───── Supplied data
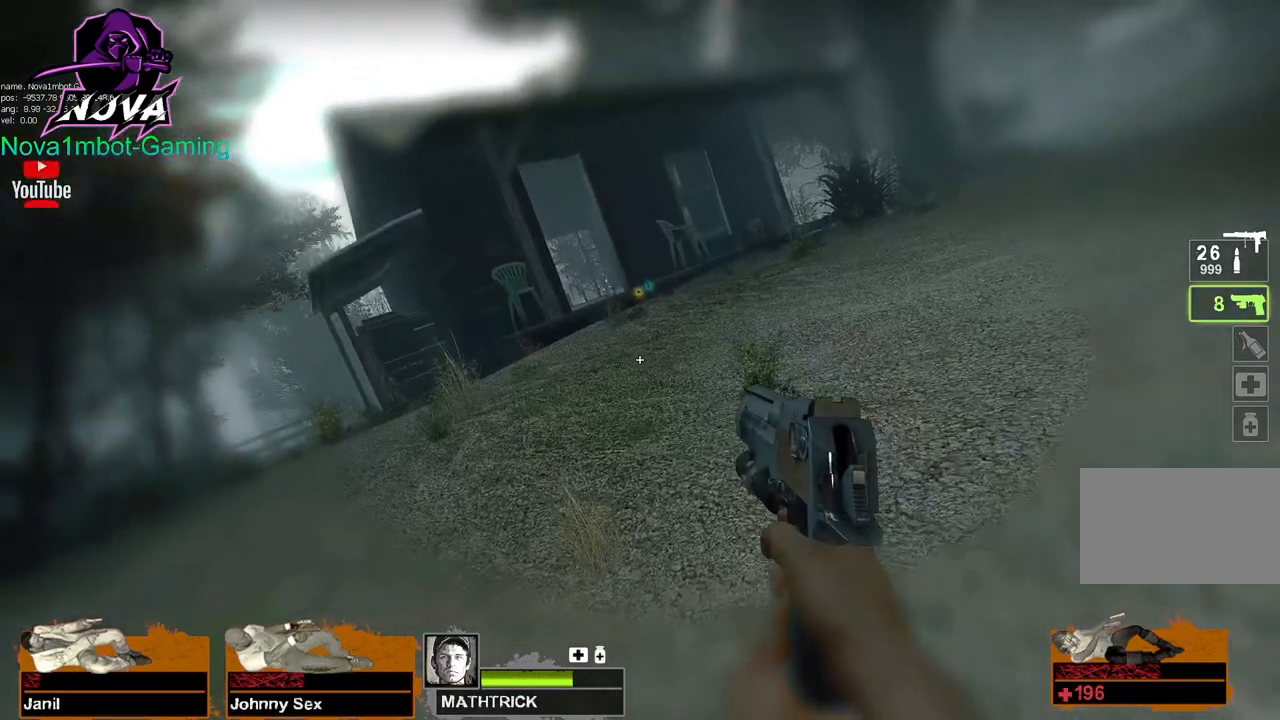
{"keys": [], "mouse": [], "events": []}
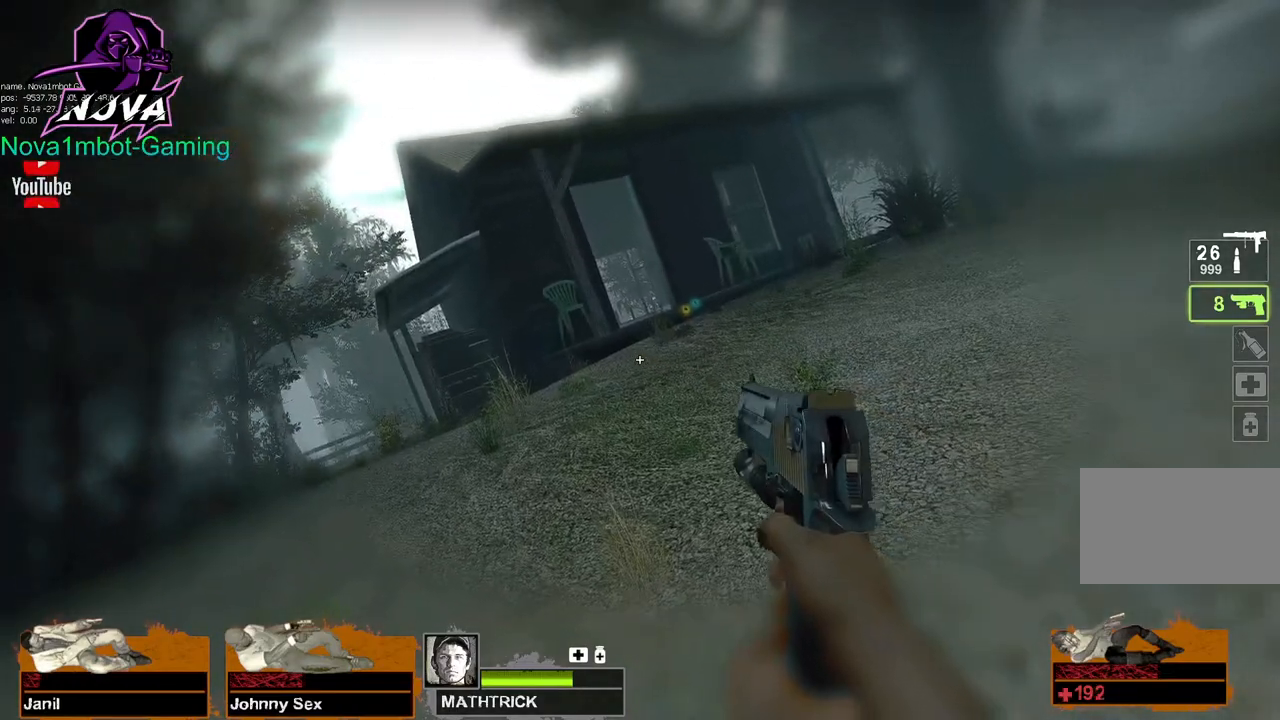
{"keys": [], "mouse": [], "events": []}
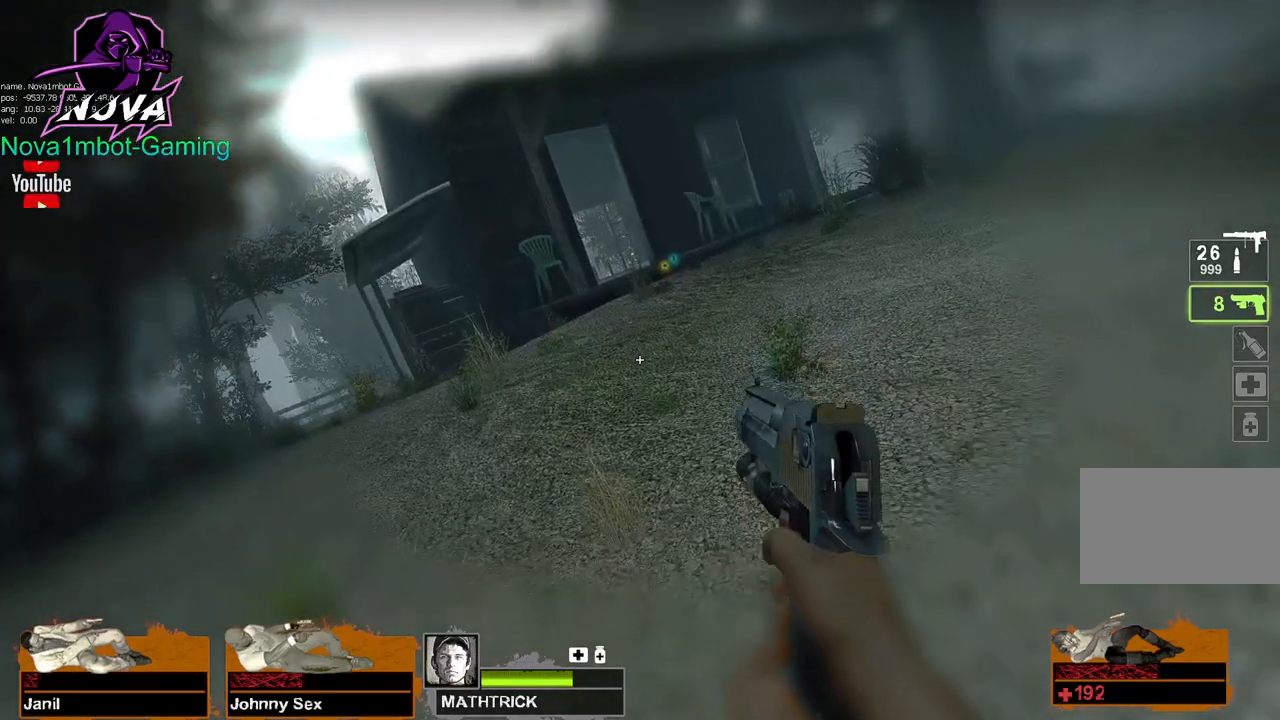
{"keys": [], "mouse": [], "events": []}
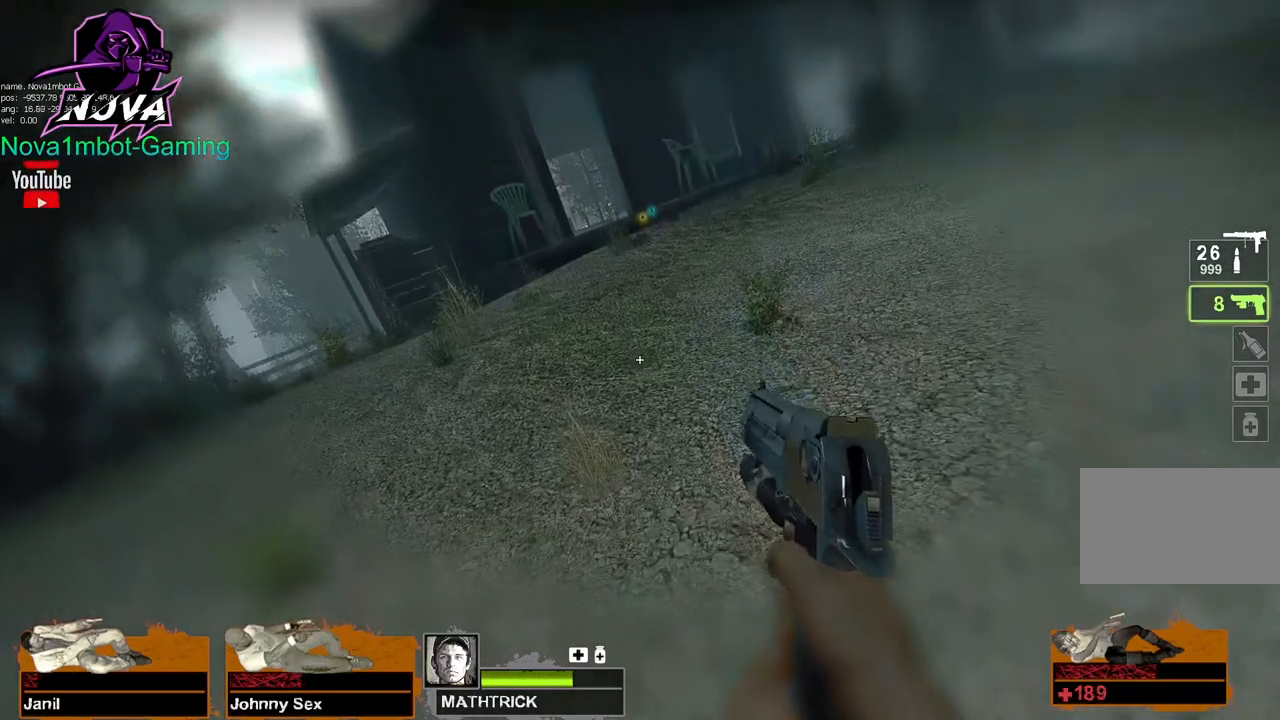
{"keys": [], "mouse": [], "events": []}
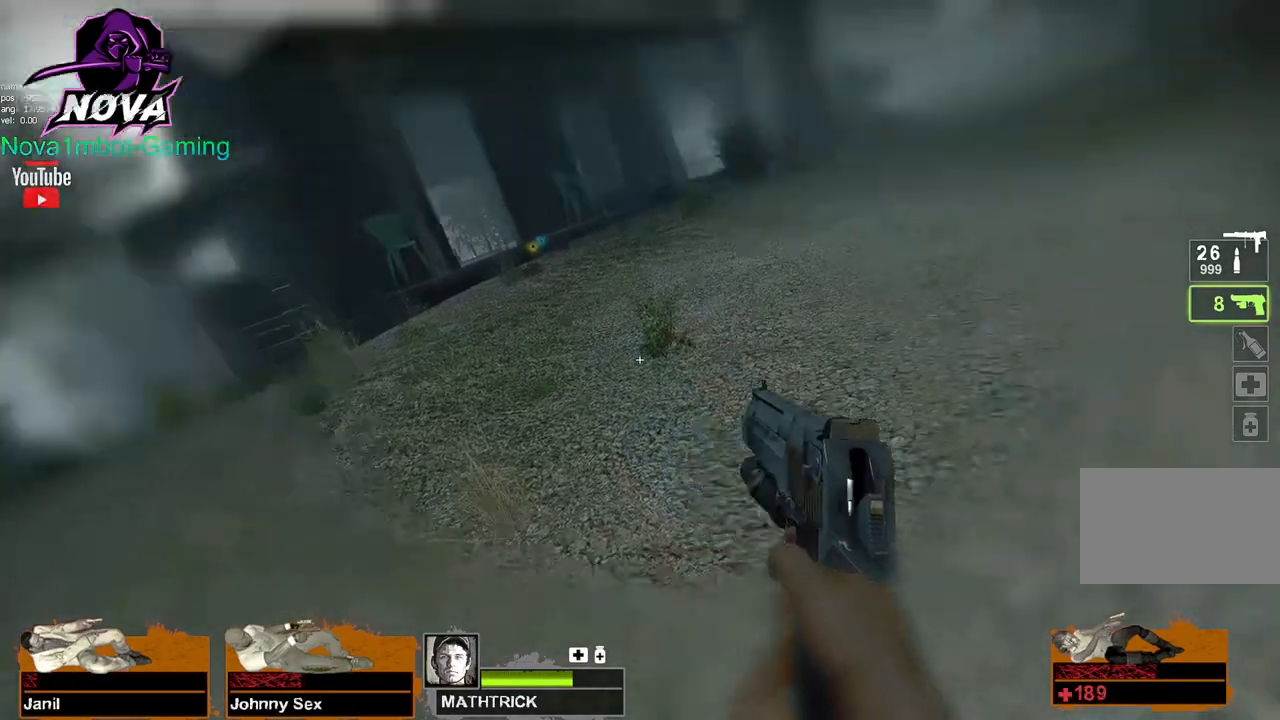
{"keys": [], "mouse": [], "events": []}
──────────
Your instructions = Reproduce every line above exactly, pictures excluded.

Result =
{"keys": [], "mouse": [], "events": []}
{"keys": [], "mouse": [], "events": []}
{"keys": [], "mouse": [], "events": []}
{"keys": [], "mouse": [], "events": []}
{"keys": [], "mouse": [], "events": []}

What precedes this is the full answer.